Thinking about the problem, however, suggests a different cause, namely that we are evaluating collate keys for the table every
once for every VLOOKUP. That is simple, easy to understand, and not
prone to obscure problems, but evidently it is not good enough.
Luckily it should be quite easy to add some kind of cache for this.

If I was redesigning the evaluation engine from the ground up, I would
probably compile expressions into some kind of byte code with common
subexpressions explicitly taken care of. But I am not, so the above
cache will have to do for now. That should also handle the case where
the subexpressions are not statically common, but the result of
something like INDIRECT.

INDIRECT, btw., is the single most ugly
feature of spreadsheet semantics.

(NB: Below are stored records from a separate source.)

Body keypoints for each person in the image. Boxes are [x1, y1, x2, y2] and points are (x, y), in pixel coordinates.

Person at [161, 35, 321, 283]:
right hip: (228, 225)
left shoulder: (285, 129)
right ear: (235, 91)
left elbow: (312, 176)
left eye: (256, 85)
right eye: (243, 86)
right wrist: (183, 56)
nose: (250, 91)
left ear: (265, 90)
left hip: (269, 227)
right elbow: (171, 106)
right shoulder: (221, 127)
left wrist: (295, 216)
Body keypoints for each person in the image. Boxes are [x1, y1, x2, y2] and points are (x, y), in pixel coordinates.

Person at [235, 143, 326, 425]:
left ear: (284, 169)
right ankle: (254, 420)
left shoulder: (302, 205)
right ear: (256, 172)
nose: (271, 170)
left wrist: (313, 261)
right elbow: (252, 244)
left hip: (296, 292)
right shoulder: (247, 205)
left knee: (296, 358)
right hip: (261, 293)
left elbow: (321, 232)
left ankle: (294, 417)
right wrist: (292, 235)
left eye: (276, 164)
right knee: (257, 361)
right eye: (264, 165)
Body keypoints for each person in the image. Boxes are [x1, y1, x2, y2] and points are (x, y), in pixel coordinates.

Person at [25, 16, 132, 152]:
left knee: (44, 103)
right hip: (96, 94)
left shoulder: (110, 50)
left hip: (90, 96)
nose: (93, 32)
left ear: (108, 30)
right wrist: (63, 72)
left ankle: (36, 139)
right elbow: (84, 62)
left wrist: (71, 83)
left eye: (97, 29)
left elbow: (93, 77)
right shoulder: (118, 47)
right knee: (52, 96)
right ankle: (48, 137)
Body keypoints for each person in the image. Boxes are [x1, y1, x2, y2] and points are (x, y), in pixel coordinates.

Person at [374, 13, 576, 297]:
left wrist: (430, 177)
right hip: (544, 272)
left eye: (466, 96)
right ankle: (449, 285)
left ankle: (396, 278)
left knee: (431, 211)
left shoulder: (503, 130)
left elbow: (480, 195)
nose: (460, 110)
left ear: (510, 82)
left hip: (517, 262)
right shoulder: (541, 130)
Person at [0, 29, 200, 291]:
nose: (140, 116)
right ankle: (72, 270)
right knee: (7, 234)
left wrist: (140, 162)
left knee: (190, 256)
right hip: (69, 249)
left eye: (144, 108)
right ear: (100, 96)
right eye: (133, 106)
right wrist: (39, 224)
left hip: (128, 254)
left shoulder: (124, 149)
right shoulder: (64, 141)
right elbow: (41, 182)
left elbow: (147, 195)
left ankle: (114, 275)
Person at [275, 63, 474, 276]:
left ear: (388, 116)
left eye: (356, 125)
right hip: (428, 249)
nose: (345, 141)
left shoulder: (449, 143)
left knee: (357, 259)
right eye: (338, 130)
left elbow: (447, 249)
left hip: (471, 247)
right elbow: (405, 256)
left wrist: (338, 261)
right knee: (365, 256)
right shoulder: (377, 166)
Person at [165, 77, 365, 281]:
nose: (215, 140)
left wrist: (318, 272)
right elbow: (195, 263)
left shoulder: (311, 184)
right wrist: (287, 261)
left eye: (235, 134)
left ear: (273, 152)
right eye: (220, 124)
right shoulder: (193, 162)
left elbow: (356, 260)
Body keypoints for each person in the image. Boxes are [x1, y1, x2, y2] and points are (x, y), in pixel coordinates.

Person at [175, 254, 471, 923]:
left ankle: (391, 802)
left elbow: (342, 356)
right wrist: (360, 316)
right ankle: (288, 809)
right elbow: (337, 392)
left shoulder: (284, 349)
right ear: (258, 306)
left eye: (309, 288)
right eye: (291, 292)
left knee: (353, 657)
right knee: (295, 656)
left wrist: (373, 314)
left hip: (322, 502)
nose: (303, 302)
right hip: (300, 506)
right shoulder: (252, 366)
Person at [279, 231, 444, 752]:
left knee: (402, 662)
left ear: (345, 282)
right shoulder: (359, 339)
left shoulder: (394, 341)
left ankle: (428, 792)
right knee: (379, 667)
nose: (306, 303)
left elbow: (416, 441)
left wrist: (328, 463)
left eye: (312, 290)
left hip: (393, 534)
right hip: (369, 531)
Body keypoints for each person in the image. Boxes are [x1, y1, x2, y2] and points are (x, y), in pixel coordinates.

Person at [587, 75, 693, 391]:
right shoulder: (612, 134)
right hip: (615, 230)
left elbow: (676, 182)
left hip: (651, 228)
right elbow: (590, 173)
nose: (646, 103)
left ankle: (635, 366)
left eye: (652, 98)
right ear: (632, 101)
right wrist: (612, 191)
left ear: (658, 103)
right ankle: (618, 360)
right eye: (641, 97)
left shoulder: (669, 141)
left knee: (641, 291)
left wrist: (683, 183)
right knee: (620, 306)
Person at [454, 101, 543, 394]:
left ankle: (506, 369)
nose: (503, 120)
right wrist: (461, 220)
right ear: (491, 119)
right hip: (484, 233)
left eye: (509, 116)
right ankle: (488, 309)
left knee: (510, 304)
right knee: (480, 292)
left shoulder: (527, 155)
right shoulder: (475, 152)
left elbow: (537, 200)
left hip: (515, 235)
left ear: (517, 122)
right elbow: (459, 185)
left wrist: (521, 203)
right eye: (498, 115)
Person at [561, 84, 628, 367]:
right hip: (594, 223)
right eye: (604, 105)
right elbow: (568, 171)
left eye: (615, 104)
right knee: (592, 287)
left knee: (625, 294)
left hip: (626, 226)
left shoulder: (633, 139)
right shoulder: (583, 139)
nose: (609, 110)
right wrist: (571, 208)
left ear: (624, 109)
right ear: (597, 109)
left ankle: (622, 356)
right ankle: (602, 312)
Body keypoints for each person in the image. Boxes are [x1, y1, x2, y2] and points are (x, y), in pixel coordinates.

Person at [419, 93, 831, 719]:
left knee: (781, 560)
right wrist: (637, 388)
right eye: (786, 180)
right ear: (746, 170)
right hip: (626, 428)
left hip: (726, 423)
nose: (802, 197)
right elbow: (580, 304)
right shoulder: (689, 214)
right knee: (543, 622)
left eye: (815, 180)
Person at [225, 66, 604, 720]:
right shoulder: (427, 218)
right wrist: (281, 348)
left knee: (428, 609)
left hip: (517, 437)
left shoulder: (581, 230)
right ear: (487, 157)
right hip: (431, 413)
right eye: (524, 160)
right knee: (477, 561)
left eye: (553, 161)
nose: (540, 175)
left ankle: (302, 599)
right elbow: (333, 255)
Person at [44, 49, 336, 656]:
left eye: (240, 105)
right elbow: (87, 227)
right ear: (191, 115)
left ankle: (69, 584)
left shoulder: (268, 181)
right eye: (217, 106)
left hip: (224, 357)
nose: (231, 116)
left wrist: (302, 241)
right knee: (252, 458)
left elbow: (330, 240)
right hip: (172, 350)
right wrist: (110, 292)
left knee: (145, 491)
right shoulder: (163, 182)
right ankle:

It turns the result of an expression into a cell or name reference and if I was designing
a proposed standard
formula syntax and semantics
for spreadsheets I would think
long and hard about INDIRECT and its consequences. But I am not.
(Interestingly, most uses of INDIRECT that I have seen would be
far better handled as INDEX calls.)

Back to g_utf8_collate. It works by converting
both strings, in their entirety, to a normalized format and then
comparing those. In a language like C, as opposed to Haskell, that
is quite wasteful in two ways:

  • The comparison is done character-by-character from the
    beginning on the strings. That means that it is very common to
    only look at the first few characters of the normalized format. In that case, why was the whole thing normalized?
  • The normalization process allocates space for the normalized format in the form of a GString. That is slow and not needed at
    all since the comparison just needs a single character at a time.

It gets even sillier if you want to do the comparison while ignoring
letter case. Then you first get to case fold the strings in their
entirety before you can call g_utf8_collate.